In the rows below, find each line that contains the string "track" and copy those lines out in full.

Stored items from a collection
_ _ _

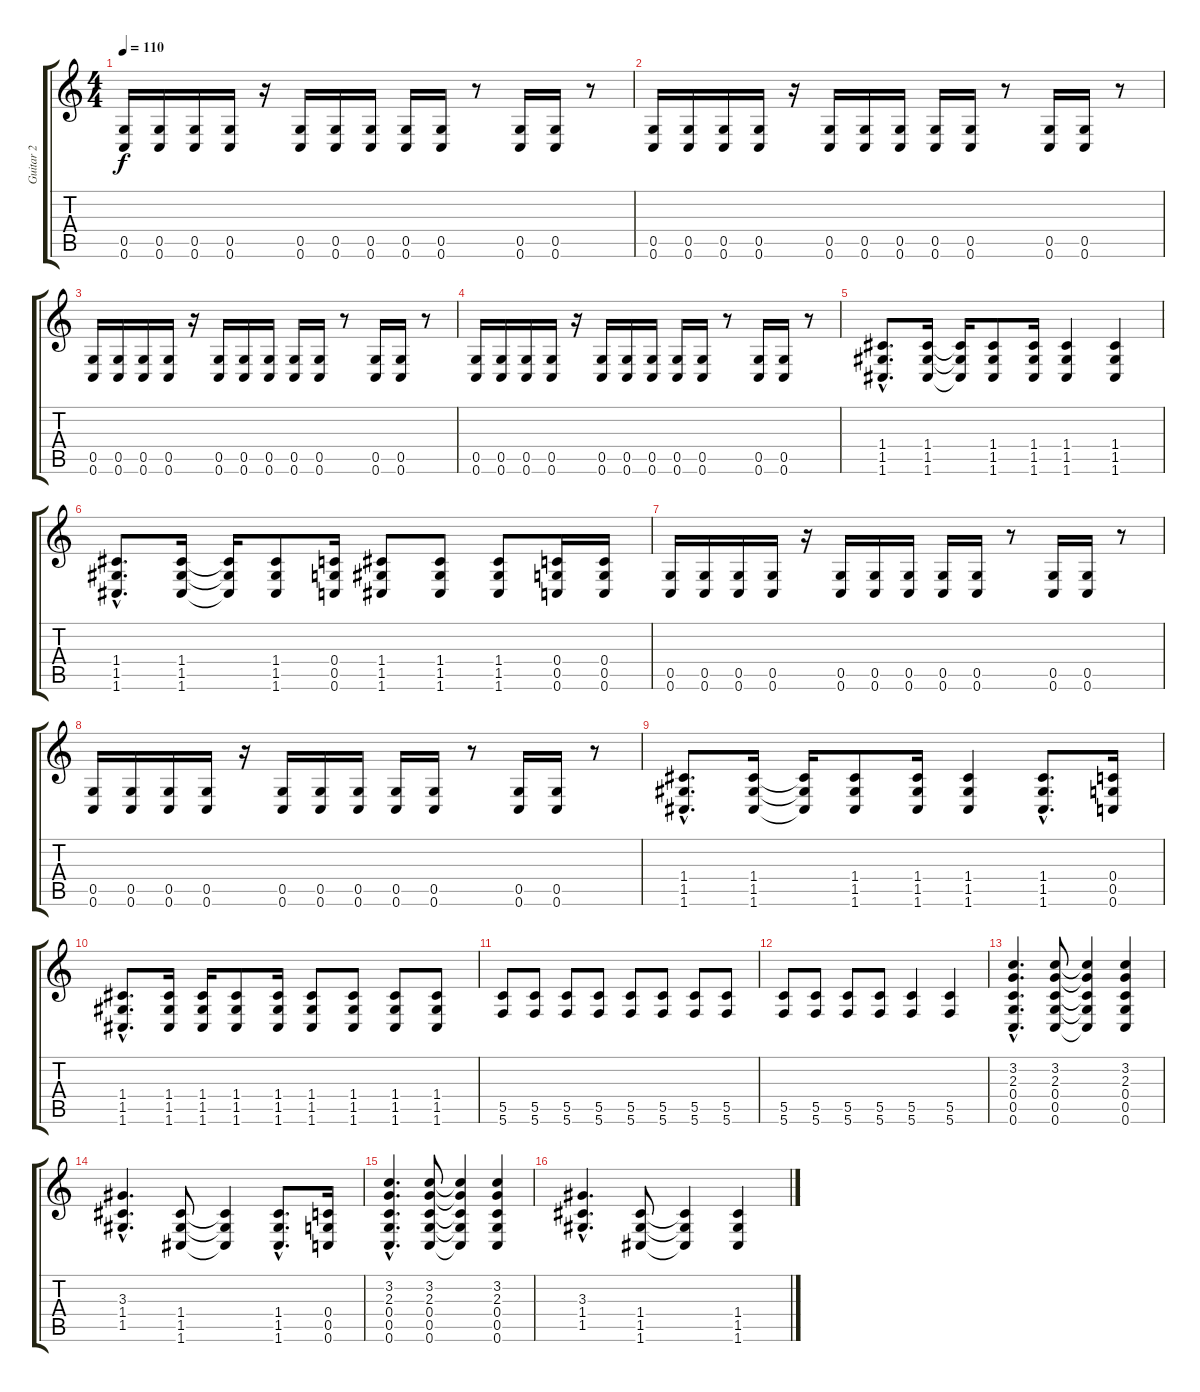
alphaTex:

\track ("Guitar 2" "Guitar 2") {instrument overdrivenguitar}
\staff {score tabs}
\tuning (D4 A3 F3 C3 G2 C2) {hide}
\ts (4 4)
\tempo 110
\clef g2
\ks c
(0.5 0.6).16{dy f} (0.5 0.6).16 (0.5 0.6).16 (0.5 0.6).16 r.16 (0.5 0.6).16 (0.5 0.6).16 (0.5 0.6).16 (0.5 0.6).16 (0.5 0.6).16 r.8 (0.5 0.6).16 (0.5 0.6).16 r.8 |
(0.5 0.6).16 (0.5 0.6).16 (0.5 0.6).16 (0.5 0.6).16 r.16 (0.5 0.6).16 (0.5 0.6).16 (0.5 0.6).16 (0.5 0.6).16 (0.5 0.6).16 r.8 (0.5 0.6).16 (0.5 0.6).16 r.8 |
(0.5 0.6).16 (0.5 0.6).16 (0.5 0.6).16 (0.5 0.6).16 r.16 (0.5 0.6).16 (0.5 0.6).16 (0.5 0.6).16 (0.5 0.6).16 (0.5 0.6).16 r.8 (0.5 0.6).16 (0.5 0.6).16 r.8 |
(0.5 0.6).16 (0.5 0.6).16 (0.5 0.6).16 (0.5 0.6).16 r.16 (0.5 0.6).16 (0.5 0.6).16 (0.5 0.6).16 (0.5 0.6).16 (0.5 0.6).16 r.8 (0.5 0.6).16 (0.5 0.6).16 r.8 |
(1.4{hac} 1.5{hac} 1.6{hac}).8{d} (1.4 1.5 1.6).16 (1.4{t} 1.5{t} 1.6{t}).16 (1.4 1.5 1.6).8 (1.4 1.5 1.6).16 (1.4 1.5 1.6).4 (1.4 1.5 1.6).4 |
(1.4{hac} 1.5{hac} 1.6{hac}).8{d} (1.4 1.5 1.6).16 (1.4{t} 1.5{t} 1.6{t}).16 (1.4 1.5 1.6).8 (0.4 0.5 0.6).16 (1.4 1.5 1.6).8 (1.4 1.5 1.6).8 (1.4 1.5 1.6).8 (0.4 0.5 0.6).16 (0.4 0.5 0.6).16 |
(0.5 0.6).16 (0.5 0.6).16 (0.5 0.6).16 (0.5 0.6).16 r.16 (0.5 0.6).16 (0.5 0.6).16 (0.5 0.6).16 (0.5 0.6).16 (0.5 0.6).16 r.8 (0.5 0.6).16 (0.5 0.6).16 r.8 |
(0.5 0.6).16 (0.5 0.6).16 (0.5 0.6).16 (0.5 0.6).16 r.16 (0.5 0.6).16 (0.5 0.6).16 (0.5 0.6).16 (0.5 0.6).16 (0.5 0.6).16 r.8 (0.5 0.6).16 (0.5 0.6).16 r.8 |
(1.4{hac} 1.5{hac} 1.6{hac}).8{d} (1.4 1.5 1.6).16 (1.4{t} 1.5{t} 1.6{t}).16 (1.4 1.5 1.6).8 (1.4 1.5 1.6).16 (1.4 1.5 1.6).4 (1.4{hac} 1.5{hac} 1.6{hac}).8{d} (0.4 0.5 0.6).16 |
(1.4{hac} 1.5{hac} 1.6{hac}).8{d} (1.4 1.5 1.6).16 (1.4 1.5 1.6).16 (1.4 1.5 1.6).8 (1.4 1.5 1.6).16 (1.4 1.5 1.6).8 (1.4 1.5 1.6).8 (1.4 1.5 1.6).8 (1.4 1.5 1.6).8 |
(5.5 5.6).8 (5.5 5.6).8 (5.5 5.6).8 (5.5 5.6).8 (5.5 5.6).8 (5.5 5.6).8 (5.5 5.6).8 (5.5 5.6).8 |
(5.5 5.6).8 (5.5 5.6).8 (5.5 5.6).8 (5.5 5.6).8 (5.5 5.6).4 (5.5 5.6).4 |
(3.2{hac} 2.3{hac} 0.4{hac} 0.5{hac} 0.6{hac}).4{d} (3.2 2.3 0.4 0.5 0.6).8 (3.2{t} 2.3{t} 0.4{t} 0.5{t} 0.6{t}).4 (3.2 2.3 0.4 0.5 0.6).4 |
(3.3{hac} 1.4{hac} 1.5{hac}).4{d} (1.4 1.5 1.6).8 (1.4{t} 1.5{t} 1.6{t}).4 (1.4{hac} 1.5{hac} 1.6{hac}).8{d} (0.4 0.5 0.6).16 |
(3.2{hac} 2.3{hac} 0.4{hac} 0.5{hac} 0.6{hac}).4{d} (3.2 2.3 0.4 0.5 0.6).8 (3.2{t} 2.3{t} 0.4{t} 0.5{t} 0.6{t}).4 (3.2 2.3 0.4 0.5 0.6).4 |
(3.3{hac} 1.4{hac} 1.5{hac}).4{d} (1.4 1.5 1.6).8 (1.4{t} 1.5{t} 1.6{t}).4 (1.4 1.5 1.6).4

_ _ _

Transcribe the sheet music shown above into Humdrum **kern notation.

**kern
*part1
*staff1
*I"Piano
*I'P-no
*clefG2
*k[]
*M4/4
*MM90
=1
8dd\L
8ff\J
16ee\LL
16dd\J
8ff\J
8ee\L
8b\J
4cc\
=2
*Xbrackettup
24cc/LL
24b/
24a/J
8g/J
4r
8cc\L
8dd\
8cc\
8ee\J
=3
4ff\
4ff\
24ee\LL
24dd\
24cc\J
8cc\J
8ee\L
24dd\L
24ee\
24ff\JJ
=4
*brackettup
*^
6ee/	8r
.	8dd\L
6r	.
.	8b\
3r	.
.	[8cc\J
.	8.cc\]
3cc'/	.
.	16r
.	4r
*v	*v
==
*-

_ _ _

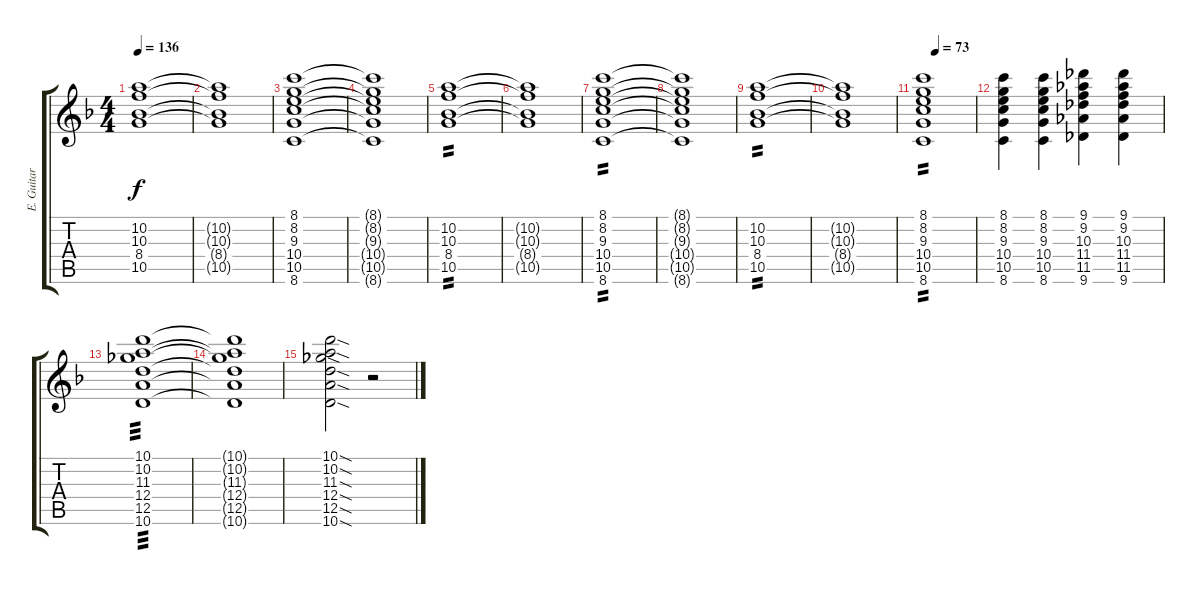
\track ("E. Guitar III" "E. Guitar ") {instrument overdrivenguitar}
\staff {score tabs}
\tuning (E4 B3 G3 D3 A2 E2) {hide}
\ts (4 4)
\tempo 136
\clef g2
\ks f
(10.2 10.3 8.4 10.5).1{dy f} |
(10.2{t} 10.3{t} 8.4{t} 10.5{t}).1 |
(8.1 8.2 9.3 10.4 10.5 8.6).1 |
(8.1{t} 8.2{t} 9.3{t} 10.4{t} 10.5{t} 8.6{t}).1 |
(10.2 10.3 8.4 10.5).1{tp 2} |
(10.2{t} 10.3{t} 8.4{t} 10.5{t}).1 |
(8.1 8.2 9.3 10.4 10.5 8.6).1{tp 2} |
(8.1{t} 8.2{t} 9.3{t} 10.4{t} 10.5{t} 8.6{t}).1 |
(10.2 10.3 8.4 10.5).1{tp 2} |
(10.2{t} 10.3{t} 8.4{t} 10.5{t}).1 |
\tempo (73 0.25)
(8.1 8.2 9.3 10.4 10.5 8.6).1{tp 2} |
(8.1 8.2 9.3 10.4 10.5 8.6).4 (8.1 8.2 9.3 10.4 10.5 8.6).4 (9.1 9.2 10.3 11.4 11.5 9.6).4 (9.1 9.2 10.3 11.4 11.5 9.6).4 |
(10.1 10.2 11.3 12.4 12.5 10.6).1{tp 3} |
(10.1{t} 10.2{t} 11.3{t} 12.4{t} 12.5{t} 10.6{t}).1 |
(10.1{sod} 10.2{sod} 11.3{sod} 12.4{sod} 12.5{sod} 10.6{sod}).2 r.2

_ _ _

**CORRECT RESULT**.
\track ("Guitar 2" "Guitar 2") {instrument overdrivenguitar}
\track ("E. Guitar III" "E. Guitar ") {instrument overdrivenguitar}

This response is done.